→ **Given exercise**
Please pick out and copy each line of the material below that contains the string "shape". Case counts when matching.

→ **Data provided**
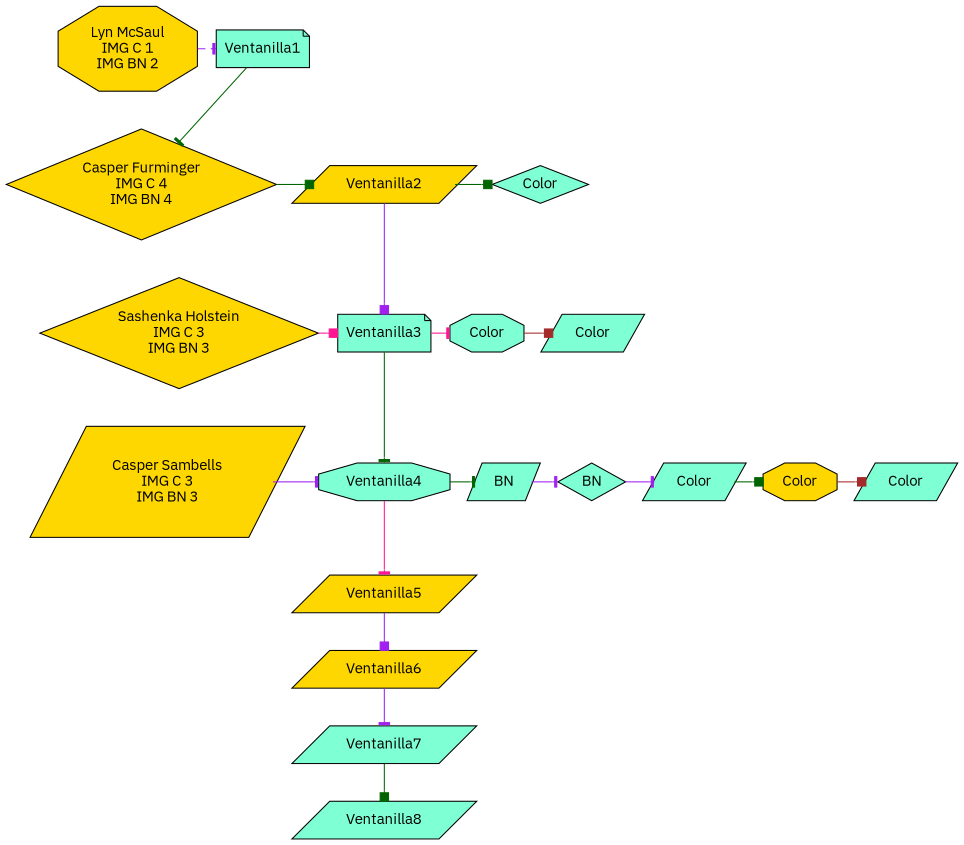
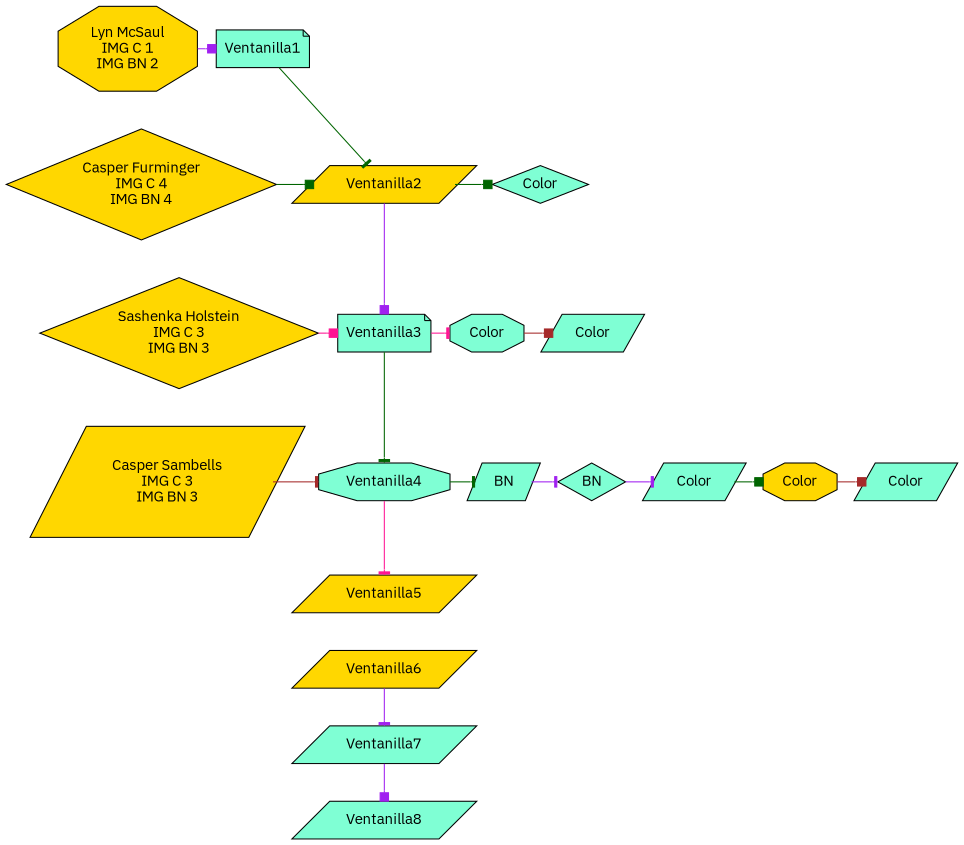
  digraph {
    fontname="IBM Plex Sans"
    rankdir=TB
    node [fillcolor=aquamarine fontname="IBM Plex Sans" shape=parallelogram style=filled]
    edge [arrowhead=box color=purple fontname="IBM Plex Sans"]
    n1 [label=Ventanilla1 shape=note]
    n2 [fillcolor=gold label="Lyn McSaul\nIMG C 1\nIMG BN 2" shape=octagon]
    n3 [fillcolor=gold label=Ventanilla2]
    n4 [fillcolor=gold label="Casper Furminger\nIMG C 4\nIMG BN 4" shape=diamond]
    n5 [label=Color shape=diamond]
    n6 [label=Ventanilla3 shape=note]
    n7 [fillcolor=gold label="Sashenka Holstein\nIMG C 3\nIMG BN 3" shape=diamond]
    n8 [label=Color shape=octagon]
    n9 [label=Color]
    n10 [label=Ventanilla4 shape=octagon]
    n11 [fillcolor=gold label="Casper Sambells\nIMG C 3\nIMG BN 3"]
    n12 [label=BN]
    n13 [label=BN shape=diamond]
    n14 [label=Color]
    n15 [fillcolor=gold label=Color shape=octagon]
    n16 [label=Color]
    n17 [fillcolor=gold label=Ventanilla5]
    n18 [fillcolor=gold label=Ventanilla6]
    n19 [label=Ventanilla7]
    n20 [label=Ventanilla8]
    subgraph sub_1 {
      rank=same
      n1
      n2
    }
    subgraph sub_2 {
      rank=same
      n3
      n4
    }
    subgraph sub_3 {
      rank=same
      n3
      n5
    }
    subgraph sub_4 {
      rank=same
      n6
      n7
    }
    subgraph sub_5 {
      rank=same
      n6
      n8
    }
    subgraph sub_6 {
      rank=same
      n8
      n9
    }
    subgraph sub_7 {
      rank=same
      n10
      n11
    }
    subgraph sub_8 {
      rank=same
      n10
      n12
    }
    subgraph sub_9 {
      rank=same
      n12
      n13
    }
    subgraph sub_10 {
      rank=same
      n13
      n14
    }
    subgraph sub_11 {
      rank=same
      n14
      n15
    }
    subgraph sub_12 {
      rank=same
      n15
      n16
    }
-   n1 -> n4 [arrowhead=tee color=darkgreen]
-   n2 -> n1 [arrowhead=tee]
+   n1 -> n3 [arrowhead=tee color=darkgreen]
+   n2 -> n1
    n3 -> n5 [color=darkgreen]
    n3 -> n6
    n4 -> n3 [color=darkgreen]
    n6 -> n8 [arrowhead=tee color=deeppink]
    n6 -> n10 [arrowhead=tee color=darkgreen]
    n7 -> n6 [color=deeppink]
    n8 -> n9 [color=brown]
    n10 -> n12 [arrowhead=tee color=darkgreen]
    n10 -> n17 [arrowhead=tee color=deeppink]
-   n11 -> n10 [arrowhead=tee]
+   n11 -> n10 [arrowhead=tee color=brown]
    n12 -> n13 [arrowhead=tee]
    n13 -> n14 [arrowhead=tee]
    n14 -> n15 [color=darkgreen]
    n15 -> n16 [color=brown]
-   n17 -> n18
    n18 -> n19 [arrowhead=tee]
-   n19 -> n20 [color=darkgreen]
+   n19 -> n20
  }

...

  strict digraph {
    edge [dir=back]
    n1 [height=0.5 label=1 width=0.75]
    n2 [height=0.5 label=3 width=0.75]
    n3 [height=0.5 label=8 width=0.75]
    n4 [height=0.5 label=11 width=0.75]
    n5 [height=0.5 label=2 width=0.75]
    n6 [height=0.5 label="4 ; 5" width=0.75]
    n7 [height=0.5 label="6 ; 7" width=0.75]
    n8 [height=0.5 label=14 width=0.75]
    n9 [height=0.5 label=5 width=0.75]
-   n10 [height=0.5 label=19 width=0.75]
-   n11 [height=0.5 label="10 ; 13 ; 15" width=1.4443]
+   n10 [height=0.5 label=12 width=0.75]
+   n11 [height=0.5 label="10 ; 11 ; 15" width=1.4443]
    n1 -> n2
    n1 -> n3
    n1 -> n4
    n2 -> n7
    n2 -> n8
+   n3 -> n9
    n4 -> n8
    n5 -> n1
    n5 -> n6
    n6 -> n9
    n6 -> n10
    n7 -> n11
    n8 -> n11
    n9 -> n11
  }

→ **Result for this task**
    node [fillcolor=aquamarine fontname="IBM Plex Sans" shape=parallelogram style=filled]
    n1 [label=Ventanilla1 shape=note]
    n2 [fillcolor=gold label="Lyn McSaul\nIMG C 1\nIMG BN 2" shape=octagon]
    n4 [fillcolor=gold label="Casper Furminger\nIMG C 4\nIMG BN 4" shape=diamond]
    n5 [label=Color shape=diamond]
    n6 [label=Ventanilla3 shape=note]
    n7 [fillcolor=gold label="Sashenka Holstein\nIMG C 3\nIMG BN 3" shape=diamond]
    n8 [label=Color shape=octagon]
    n10 [label=Ventanilla4 shape=octagon]
    n13 [label=BN shape=diamond]
    n15 [fillcolor=gold label=Color shape=octagon]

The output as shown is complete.